Exercise prompt: Copy each line of the material beneath that holds the word "себя".

Record extracts:
----
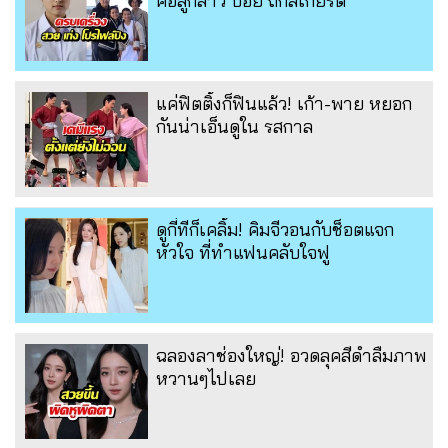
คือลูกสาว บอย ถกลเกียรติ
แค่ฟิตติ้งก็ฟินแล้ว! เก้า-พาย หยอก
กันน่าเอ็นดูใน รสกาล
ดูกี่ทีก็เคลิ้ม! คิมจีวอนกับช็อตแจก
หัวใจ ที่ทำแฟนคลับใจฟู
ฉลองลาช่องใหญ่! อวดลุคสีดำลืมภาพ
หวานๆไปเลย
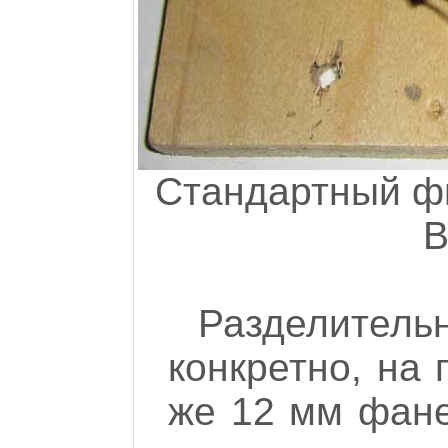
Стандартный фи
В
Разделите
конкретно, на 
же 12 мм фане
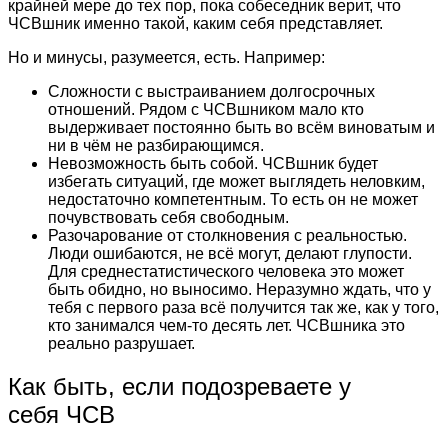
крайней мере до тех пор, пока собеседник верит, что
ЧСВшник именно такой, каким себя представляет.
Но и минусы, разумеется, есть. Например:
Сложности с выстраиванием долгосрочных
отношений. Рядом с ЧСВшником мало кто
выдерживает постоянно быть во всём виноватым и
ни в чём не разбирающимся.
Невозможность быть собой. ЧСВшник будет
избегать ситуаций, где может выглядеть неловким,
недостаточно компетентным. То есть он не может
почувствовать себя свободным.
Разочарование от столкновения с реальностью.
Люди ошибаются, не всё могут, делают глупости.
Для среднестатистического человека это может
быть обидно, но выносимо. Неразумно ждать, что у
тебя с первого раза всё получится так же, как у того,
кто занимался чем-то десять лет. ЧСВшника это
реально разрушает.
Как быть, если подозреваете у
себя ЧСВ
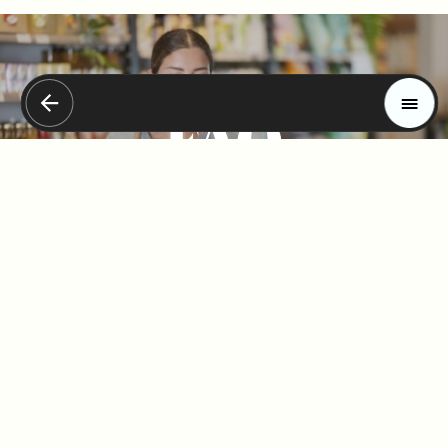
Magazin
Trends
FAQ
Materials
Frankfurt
----
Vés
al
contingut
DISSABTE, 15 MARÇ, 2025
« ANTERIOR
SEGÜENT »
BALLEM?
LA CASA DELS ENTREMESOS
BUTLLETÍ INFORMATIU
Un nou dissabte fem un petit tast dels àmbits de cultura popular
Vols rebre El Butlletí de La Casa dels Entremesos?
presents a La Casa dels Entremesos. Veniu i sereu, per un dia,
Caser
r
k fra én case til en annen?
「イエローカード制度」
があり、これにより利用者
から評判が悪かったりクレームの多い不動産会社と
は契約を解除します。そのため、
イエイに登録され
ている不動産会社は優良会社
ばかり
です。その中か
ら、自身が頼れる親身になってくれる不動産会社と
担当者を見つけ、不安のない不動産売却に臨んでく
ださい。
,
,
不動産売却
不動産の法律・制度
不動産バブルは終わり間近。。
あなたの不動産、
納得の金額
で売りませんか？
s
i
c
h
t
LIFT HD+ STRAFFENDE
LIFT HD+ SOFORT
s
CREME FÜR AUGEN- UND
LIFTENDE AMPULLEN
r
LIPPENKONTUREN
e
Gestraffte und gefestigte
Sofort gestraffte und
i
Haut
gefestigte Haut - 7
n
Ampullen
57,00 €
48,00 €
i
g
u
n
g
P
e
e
----
Finished task:
ЧСВшник именно такой, каким себя представляет.
почувствовать себя свободным.
себя ЧСВ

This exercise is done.